# SPS-Forumstreffen 2012



## Markus (11 Mai 2012)

Hallo zusammen,

hier gibts das Anmeldeformular für das Forumstreffen 2012 in 88356 Ostrach.

Auch dieses Jahr haben wir für Samstag wieder 2 Fachvorträge:
ATEX mit Pepperl+Fuchs
TwinCat 3 mit BECKHOFF

Über eine schnelle Anmeldung würde ich mich freuen!
Danke!


Teilnehmer:
1. Markus
2. Joe
3. Tschoke
4. Pfister
5. ALgG
6. manyman25
7. van
8. Zottel
9. Grizzly88
10. Gerhard Bäuerle
11. vollmi
12. Herbe
13. Uwe Westenhöfer / PHOENIX CONTACT 
14. Axel Hulsch (IBH-Softec)
15. ohm200x
16. Andreas Sommerfeld (beckhof)
17. Stefan Dillmann (Beckhoff)
18. Simon Hund
19. Armin Uhl
20. Andreas Heim
21. Markus Sommer
22. Bernhard Fischer
23. Frank Greisle


naja dann noch ein paar aus der Gegend bzw. aus unserem Laden...


----------



## Verkohlte Leiche (11 Mai 2012)

Wer war denn der Depp, der die Mail verfasst hat?
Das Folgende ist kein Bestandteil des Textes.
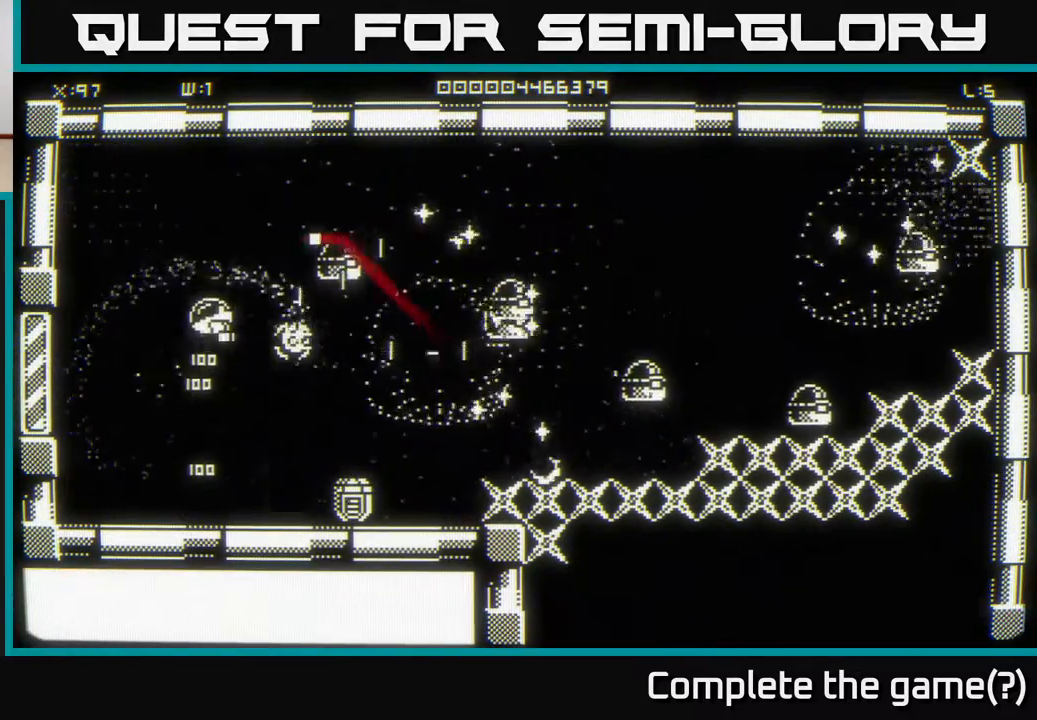
{"buttons": [], "left_stick": "down-left", "right_stick": "right", "events": [[50, "left_stick", "up-left"], [183, "left_stick", "left"], [383, "left_stick", "down-left"]]}
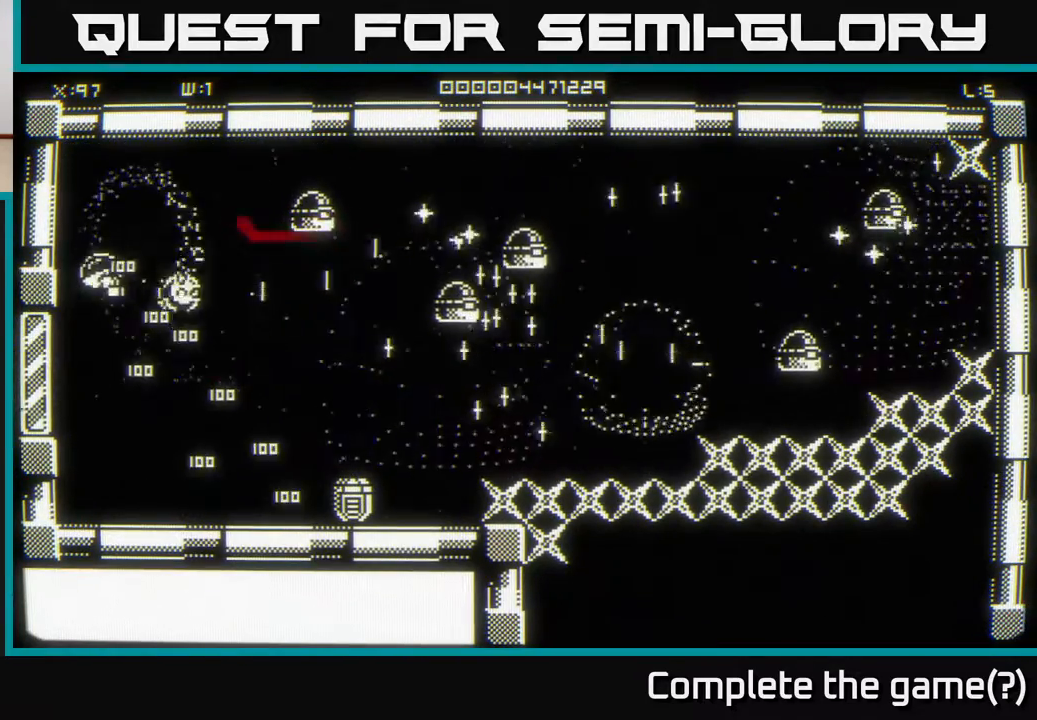
{"buttons": [], "left_stick": "up-left", "right_stick": "right", "events": [[50, "left_stick", "up-left"], [183, "left_stick", "up"], [450, "left_stick", "up-left"]]}
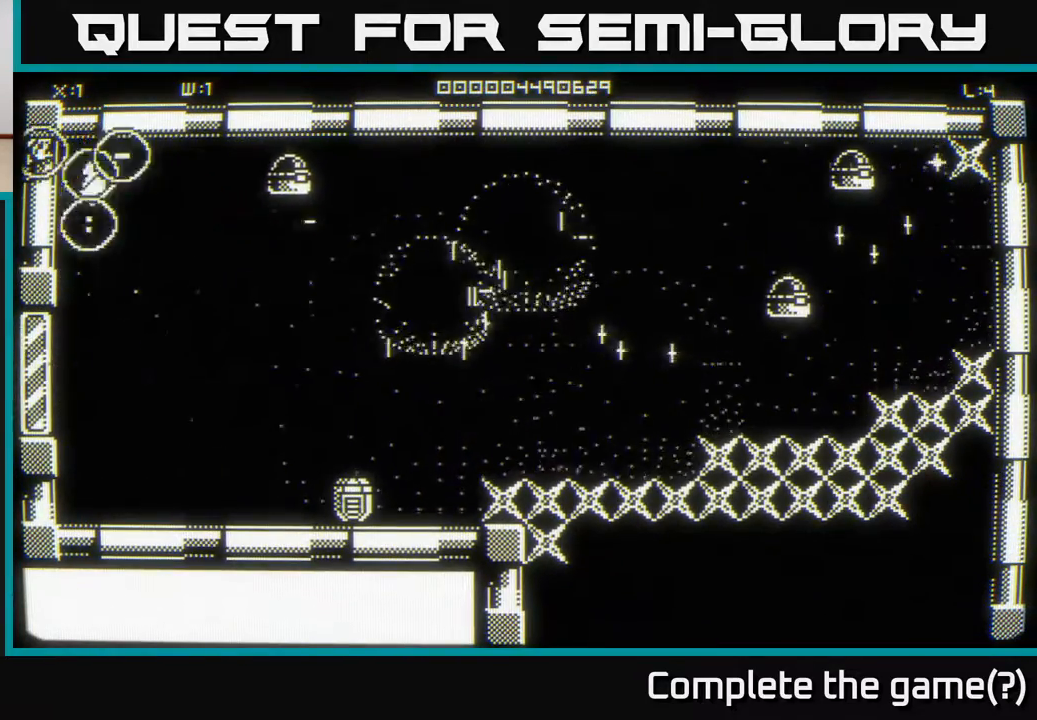
{"buttons": [], "left_stick": "right", "right_stick": "center", "events": [[283, "left_stick", "up-right"], [333, "left_stick", "center"], [333, "right_stick", "center"], [500, "left_stick", "right"]]}
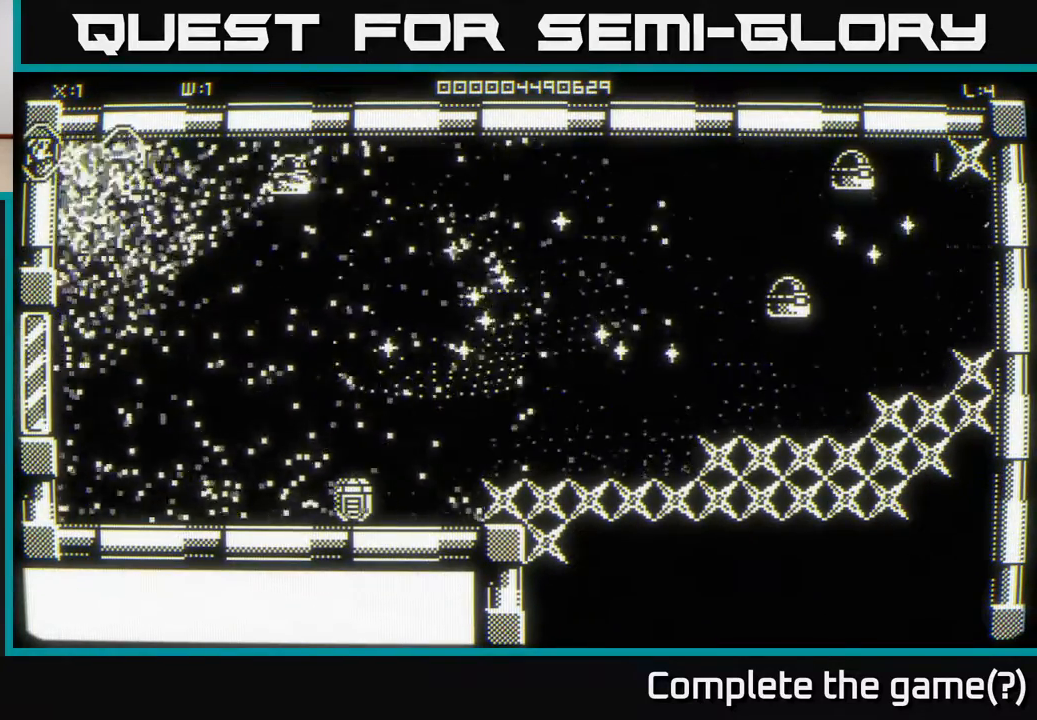
{"buttons": [], "left_stick": "up-right", "right_stick": "center", "events": [[133, "left_stick", "up-right"]]}
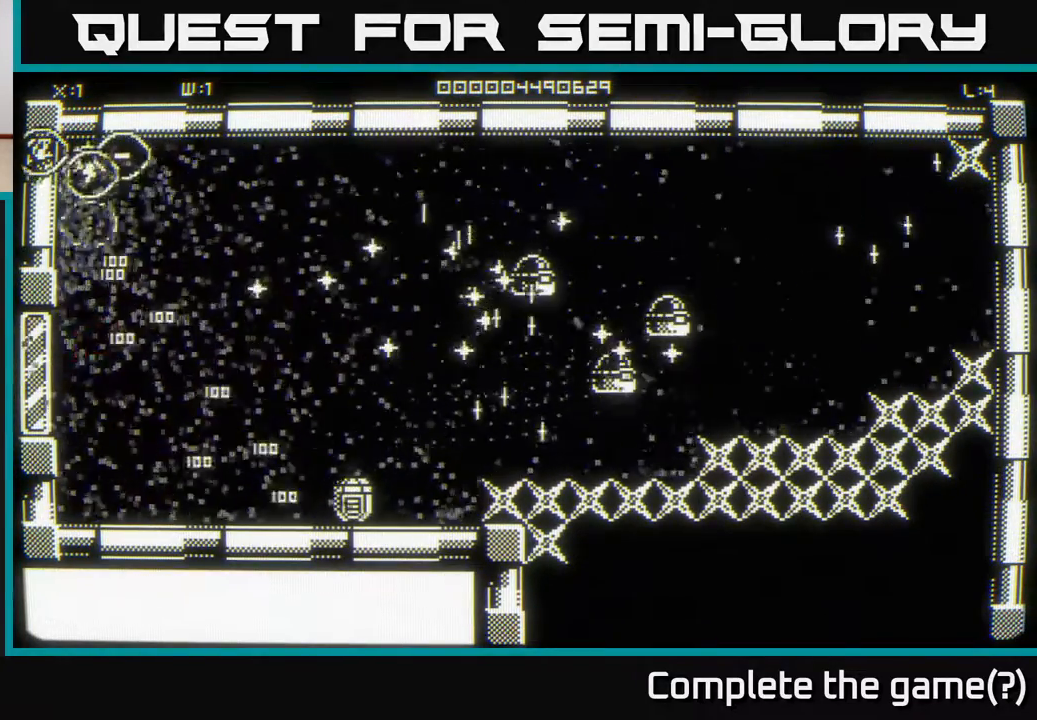
{"buttons": [], "left_stick": "up", "right_stick": "center", "events": [[367, "left_stick", "up"]]}
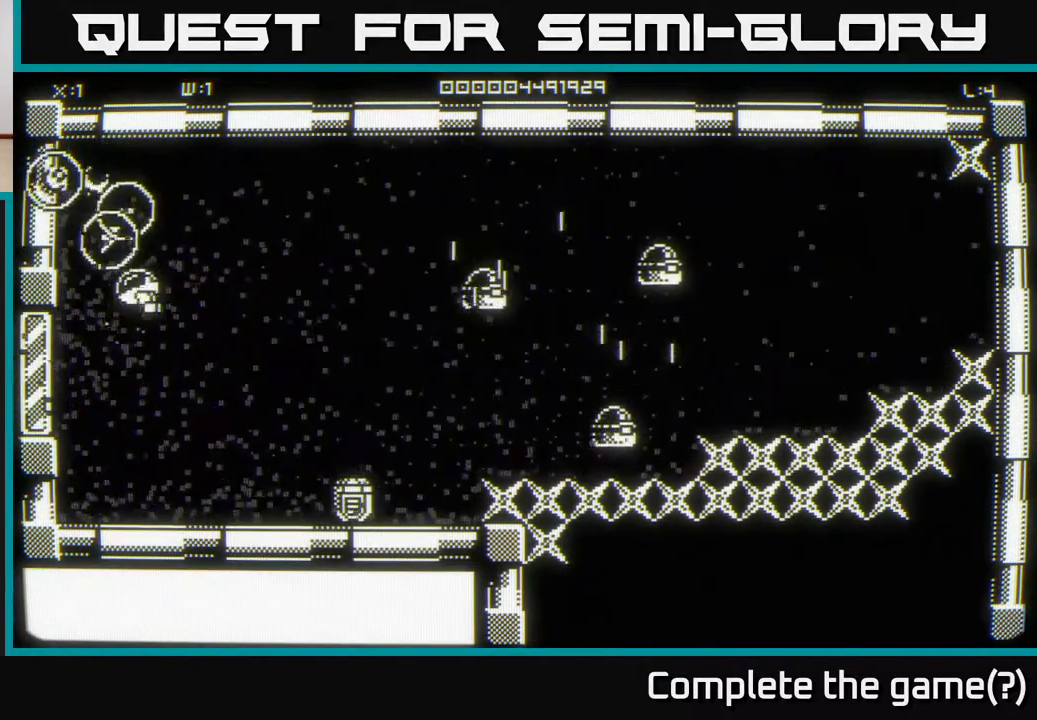
{"buttons": [], "left_stick": "right", "right_stick": "right", "events": [[283, "left_stick", "right"], [400, "right_stick", "right"]]}
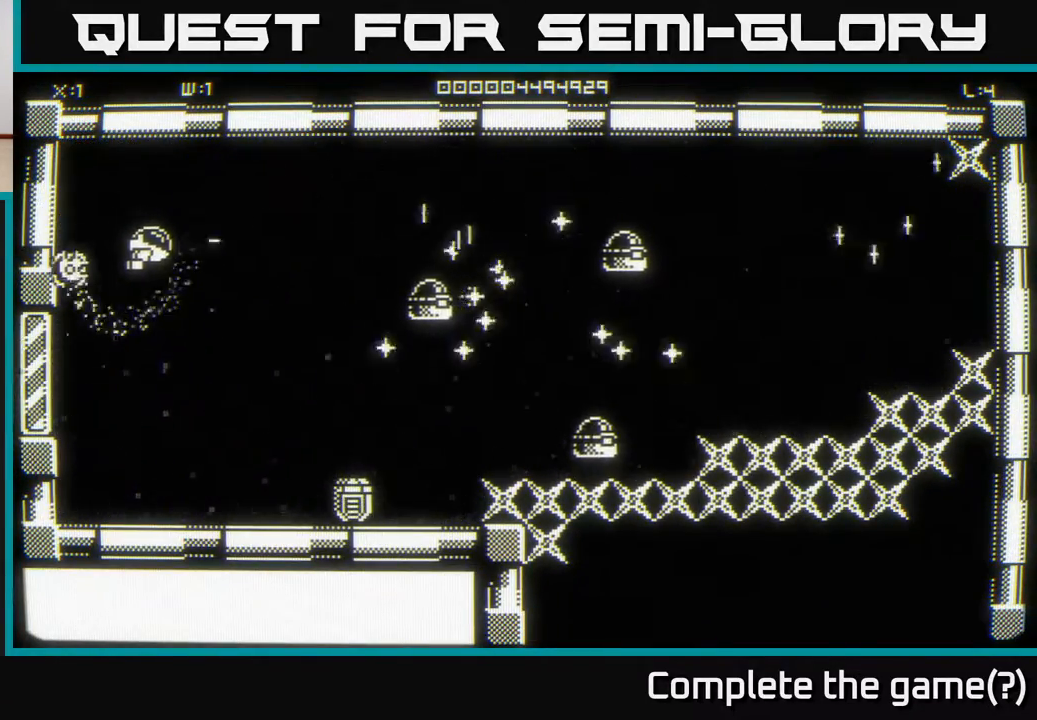
{"buttons": [], "left_stick": "down-right", "right_stick": "right", "events": [[333, "left_stick", "down-right"]]}
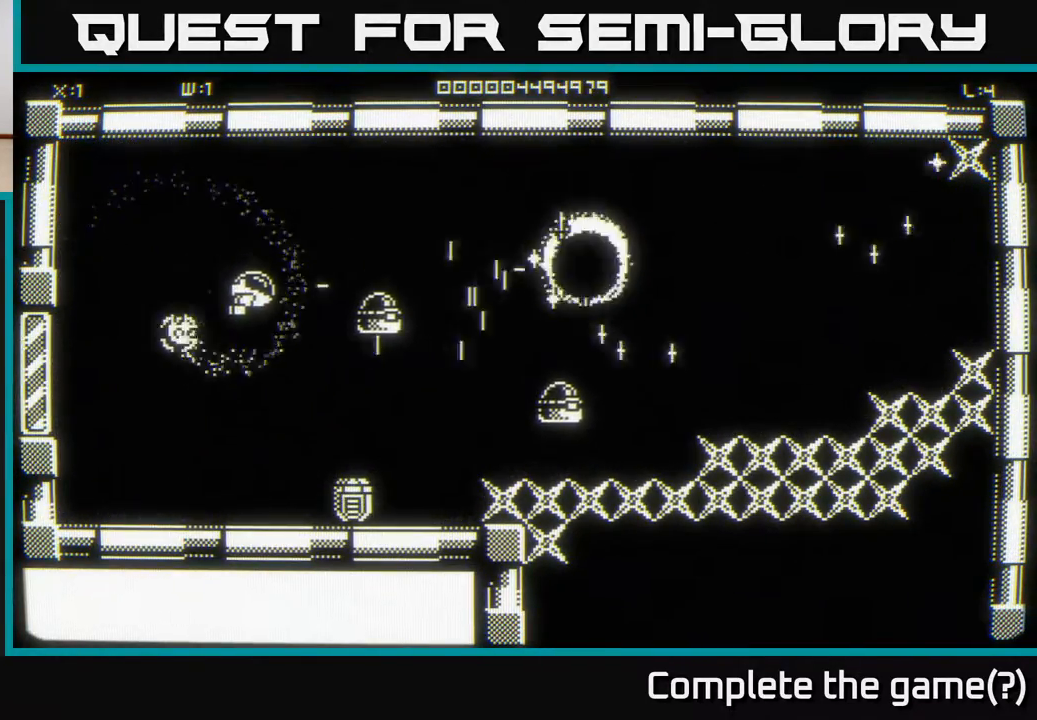
{"buttons": [], "left_stick": "right", "right_stick": "right", "events": [[100, "left_stick", "down"], [383, "left_stick", "right"]]}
Ist es so schwer, das verdammte BCC-Feld zu benutzen???


----------



## Markus (11 Mai 2012)

Der Depp war ich...
Es ist mir auch oberpeinlich!
Aber es war nur eine Serie betroffen, der Großteil war mit BCC...

Tut mir wirklich leid!


----------



## Markus (15 Mai 2012)

Habe die Liste mit den Teilnehmern oben upgedatet.
Ganz besonders freue ich mich dass Zottel dieses Jahr wieder kommen wird!
Aber auch auf alle anderen bin ich sehr gespannt.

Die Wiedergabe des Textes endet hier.